Das 21. Jahrhundert gilt als Jahrhundert der Lebenswissenschaften. Wie sich die Literaturwissenschaft zu diesem neuen Paradigma verhalten könnte, diskutiert der Sammelband Literaturwissenschaft als Lebenswissenschaft von Wolfgang Asholt und Ottmar Ette.
Von Rahel Rami
Der von Ottmar Ette und Wolfgang Asholt vorgelegte Sammelband Literaturwissenschaft als Lebenswissenschaft1 stellt einen Auszug aus einer Debatte dar, die Ottmar Ette durch seine »Programmschrift im Jahr der Geisteswissenschaften« angestoßen hat, die 2007 in Heft 127 der Zeitschrift lendemains veröffentlicht wurde. Die Programmschrift hatte sich zum Ziel gesetzt, die Diskussion über eine Neuorientierung und -positionierung der Literaturwissenschaften im biowissenschaftlich dominierten Wissenschaftsbetrieb anzustoßen, die idealerweise in einer transdisziplinären und gleichberechtigten Zusammenarbeit mit jenen Life Sciences mündet.
Der Sammelband gliedert sich in drei Abschnitte:
1. Die Wiedergabe der lendemains-Debatte
2. Verschiedene Aufsätze, die im erweiterten thematischen Umfeld angesiedelt werden können
3. Anhang mit Reden und Interviews, die im losen Kontext mit dem Thema stehen
Den Ausgangspunkt bildet Ettes Beitrag, in dem er vorschlägt, den Life Sciences, die sich auf naturwissenschaftlich-interdisziplinäre Weise der Erforschung und Verbesserung des Lebens widmen, das Monopol streitig zu machen. Die naturwissenschaftliche Dominanz in Bezug auf die Erforschung des Wissens vom Leben und des Lebens selbst, trage die Gefahr in sich, einen reduktionistischen Lebensbegriff zu prägen, der Leben als biochemisches und kulturbefreites Konstrukt versteht. Um dem vorzubeugen sei es notwendig, eine kulturelle Komponente im ›Wissen über das Leben‹ – dem Forschungsgegenstand der Life Sciences – zu installieren. Die Literaturwissenschaft bietet sich laut Ette dafür an, da sie ein »hochrückgekoppeltes Multi-Parameter-System« (24) des Lebens ist. Sie hat Zugriff auf Wissensbestände und Diskurse, an denen sich die Life Sciences nicht beteiligen können, und verfügt damit über ein facettenreicheres Lebenswissen, dessen Speichermedium die Literatur ist.

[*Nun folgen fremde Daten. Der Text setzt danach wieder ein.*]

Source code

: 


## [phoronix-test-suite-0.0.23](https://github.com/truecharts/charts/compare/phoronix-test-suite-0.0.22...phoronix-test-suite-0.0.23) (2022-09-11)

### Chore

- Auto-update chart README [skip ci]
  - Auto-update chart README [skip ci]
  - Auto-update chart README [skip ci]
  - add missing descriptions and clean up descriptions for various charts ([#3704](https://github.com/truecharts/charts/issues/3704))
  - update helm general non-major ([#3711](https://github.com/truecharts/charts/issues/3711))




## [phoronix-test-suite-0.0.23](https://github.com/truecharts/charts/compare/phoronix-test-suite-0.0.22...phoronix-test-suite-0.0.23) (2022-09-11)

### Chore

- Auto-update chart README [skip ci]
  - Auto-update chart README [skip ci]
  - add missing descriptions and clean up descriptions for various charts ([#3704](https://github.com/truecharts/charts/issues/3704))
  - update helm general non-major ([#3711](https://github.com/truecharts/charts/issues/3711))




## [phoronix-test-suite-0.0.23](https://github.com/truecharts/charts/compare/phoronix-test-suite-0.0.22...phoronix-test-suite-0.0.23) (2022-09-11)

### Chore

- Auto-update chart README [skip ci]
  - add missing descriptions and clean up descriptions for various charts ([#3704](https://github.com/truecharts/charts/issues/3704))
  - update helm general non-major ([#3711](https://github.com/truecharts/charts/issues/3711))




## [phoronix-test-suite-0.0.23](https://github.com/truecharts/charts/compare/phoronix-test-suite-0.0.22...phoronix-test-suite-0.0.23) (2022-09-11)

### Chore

Problematisch, und entsprechend von vielen Beiträgen berücksichtigt, ist hier die relative Autonomie der Literatur. Die Literatur als autonomes, d.h. eigengesetzliches und geschlossenes Kunstwerk, kann kein Wissen über das Leben vermitteln, da es eben vom Leben unabhängig ist und seinen eigenen Regeln folgt. Für Ettes Unternehmungen müsste diese Autonomie zum Teil aufgehoben werden, damit die Literatur Lebenswissen wiedergeben und damit auch produzieren kann.
Christoph Menke fordert in seinem Aufsatz »Jenseits von Geistes- und Biowissenschaften«, diese Autonomie in Teilen aufrecht zu erhalten und Literatur nicht allein als Lebenswissensproduzent zu betrachten. Stattdessen plädiert Menke dafür, Literatur weiterhin als autonom zu konzipieren, da gerade auf diese Weise das Leben Teil der Literaturwissenschaft bleibt. Denn Aufgabe der Literatur im lebenswissenschaftlichen Zusammenhang sei es, die Zirkulation des Lebenswissens zu unterbrechen und so Leben und Wissen voneinander zu trennen. Damit komme ihr eine das Leben kritisch reflektierende Rolle zu. Sie ist dann zwar immer noch Speicher, aber kein Produzent von Lebenswissen mehr.
Wolfang Asholt schlägt in seinem Beitrag »Neues Leben (in) der Literarturwissenschaft?« bezüglich der literarischen Autonomie vor, neben der radikalen Autonomie-Auffassung eine weitere Position zu etablieren, nämlich dass Literatur ein Wissensspeicher ist, dessen Inhalt sich auf das reale Leben übertragen lässt und sich im Zuge dessen als erkenntnisbringend für den Rezipienten erweist. Eine gleichberechtigte Ko-Existenz beider Richtungen sei eine ideale Bedingung für den Fortbestand der Literaturwissenschaft einerseits und eine Neuorientierung und damit Etablierung derselben in den Life Sciences andererseits.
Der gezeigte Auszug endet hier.